↓↓↓

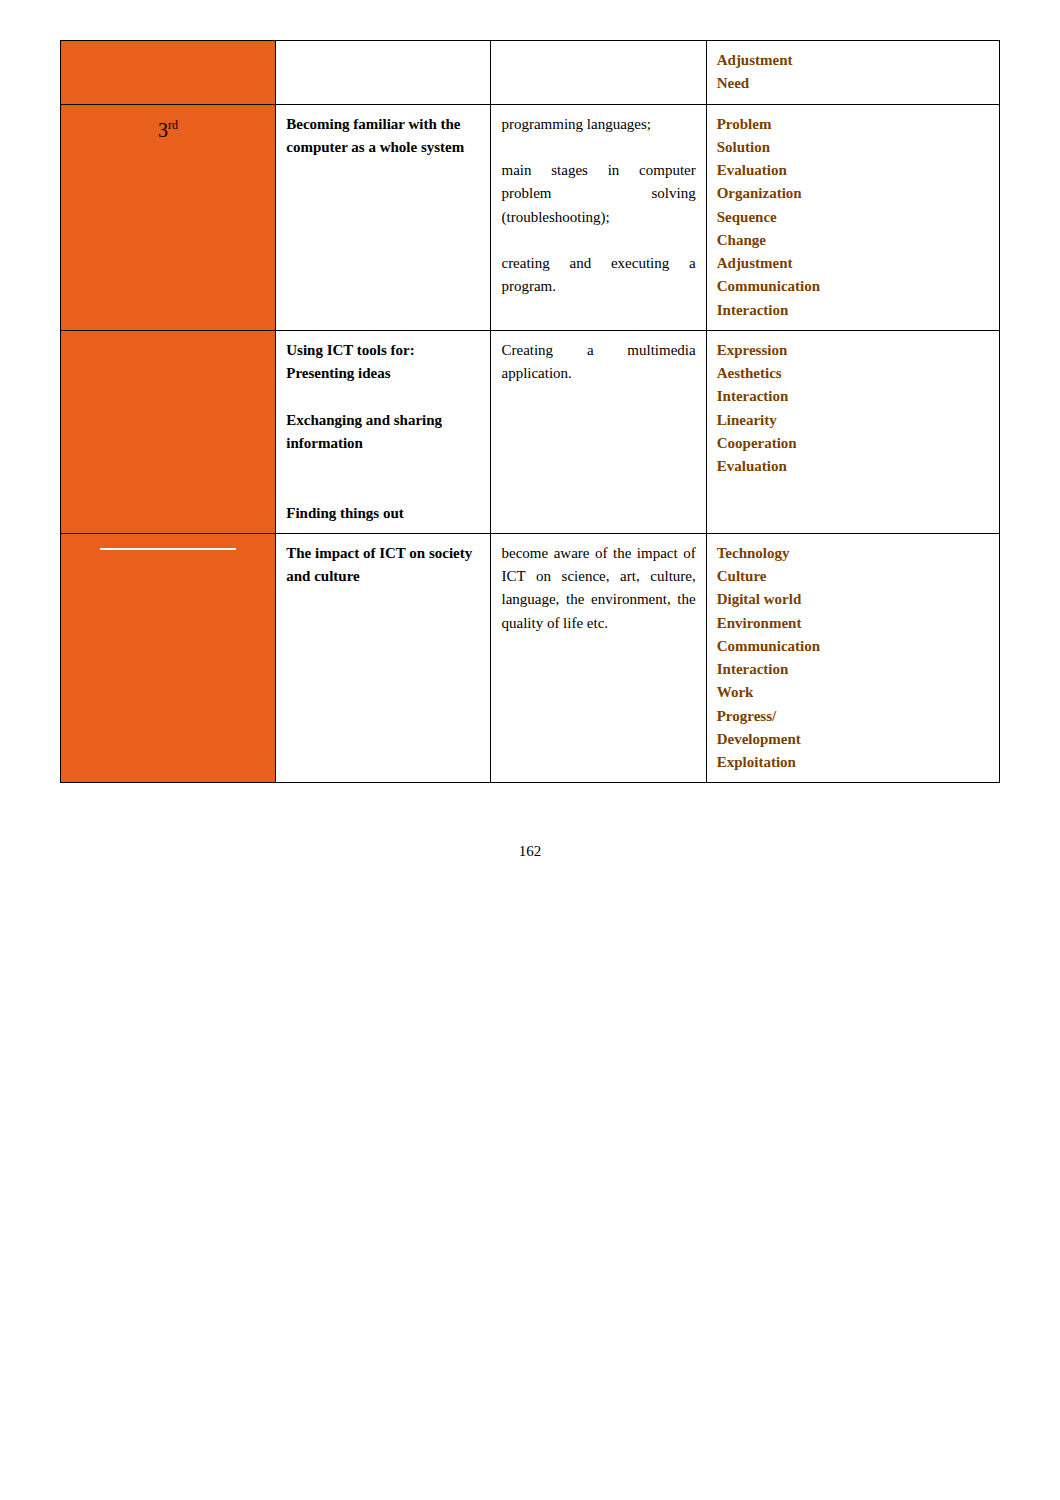| | | | Adjustment Need |
| 3 rd | Becoming familiar with the computer as a whole system | programming languages; main stages in computer problem solving (troubleshooting); creating and executing a program. | Problem Solution Evaluation Organization Sequence Change Adjustment Communication Interaction |
| | Using ICT tools for: Presenting ideas Exchanging and sharing information Finding things out | Creating a multimedia application. | Expression Aesthetics Interaction Linearity Cooperation Evaluation |
| | The impact of ICT on society and culture | become aware of the impact of ICT on science, art, culture, language, the environment, the quality of life etc. | Technology Culture Digital world Environment Communication Interaction Work Progress/ Development Exploitation |
162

↑↑↑

Task objective
Give the count of lines in the listing that hold the word "Interaction", with no other text.

Solution
3